Request A: How much of the almonds does the almond sharbat in the drinks recipe thread call for?
Request B: Pick up the drinks recipe thread where it ends and write what comes next.

Source extract:
◇ ◇ ◇

# Life Style Club > Desi Recipes >  *** D R I N K S ***

## zeeast

ALMOND SHARBAT 
Ingredients

8 oz almonds boiled an peeled 
Sugar 1/2 kg 
Ilachi choti 5-6 
Water 1/4 kg 
Kewra water 1 tsp 

 Method
Grind almonds and blend with water strain in muslin cloth. Grind ilachi and put the sugar in the almonds or make sheera with sugar and cook till 2 tar comes out. Put essence and colour in it.

----------


## zeeast

DOODH AUR ILLACHI TEA

Ingredients
 Milk 2 kg 
Water 2 cups 
Sugar 1 - 1 & 1/2 cup 
Grind the following together and put in malmal and make into a bag 
Ilachi grinded 1 tsp 
Jaifal 1/4 
Zafran 1/2 tsp 
Tea leaves 1 tsp 
Sogodana 2 tbsp 
Heaped 

 Method
In 2 kg milk add 2 cups of water along with the prepared bags of ilachi and sagodana and cook on high flame till one boil comes. Then lower the heat and cook till sagodana gets tender. Aadd in sugar and continue to cook and when it gets thick remove the bags and serve hot.

----------


## zeeast

Expresso


Ingredients
Milk powder 4 tbsp 
Water hot 2 cups 
Coffee 2 tsp leveled 
Sugar 2 tbsp 
Coffee mate 1/2 tbsp 

 Method
Blend all together in blender until foamy. Pour hot in mugs or cups serve sprinkled with coffee.

◇ ◇ ◇

Supplied entries:
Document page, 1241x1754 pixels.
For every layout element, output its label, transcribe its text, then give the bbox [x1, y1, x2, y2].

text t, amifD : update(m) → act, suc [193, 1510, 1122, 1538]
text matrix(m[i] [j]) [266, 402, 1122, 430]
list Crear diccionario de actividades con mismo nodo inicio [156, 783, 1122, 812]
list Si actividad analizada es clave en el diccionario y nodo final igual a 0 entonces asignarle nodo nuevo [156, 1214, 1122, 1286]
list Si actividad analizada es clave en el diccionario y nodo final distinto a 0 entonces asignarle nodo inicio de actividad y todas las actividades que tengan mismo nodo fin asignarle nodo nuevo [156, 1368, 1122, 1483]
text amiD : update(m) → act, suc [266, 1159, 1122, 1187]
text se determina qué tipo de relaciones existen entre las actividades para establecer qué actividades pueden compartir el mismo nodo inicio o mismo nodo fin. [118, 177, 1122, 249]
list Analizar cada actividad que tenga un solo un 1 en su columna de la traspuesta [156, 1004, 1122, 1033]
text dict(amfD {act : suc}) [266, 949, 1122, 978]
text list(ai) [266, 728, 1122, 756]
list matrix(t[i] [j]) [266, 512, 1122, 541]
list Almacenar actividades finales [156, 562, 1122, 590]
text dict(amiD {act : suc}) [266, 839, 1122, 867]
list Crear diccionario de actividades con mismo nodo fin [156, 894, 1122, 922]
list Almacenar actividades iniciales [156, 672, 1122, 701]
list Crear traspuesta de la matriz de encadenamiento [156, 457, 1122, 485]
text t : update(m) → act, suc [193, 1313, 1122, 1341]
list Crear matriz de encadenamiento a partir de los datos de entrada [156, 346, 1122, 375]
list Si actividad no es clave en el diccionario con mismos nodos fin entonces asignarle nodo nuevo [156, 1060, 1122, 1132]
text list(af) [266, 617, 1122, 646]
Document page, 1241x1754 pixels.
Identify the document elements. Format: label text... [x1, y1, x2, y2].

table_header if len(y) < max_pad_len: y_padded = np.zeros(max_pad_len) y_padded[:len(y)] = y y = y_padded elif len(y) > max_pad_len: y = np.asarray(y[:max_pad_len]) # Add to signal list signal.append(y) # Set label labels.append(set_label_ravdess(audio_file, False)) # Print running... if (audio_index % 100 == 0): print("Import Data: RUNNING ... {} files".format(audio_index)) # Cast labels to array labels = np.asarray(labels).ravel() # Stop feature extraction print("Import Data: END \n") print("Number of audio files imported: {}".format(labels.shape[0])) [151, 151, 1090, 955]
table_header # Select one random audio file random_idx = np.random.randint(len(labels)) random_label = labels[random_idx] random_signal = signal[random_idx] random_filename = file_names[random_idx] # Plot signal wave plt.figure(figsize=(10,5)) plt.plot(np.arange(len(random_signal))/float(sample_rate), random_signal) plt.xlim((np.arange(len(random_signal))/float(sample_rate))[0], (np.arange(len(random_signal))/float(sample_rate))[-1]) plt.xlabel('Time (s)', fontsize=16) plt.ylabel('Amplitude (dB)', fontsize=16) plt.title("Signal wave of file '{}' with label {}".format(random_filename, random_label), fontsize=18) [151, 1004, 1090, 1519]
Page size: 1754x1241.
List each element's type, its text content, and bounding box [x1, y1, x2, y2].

◇ ◇ ◇

Response A: 8 oz, boiled and peeled.

Response B:
----------


## zeeast

FALSA SQUASH 

Ingredients
Falsa 1 kg 
Sugar 1/2 kg 
Water 1 cup 
Water to soak falsa as required 
Sodium benezate 1/4 tsp 
Citric acid 1/4 tsp 
Rose water 1/4 cup 

 Method
Select fully ripe falsas. Crush out juice and strain the juice through a muslin cloth by hand squeezing. Again strain it. Cook sugar and make sugar syrup. Strain the syrup to remove impurities. Mix all together. Add sodium benezote to the squash.

----------


## zeeast

FRUIT LASSI 

Ingredients
Yogurt 1 cup 
Honey 2 tsp levelled 
Juice of 1 lemon 
1 cup soft fruit finely chopped mango, chiku or banana 
1 litre water 
Flower petals (optional) 

 Method
Blend the yogurt and mix in all the ingredients thoroughly. Serve chilled decorated with flower petals.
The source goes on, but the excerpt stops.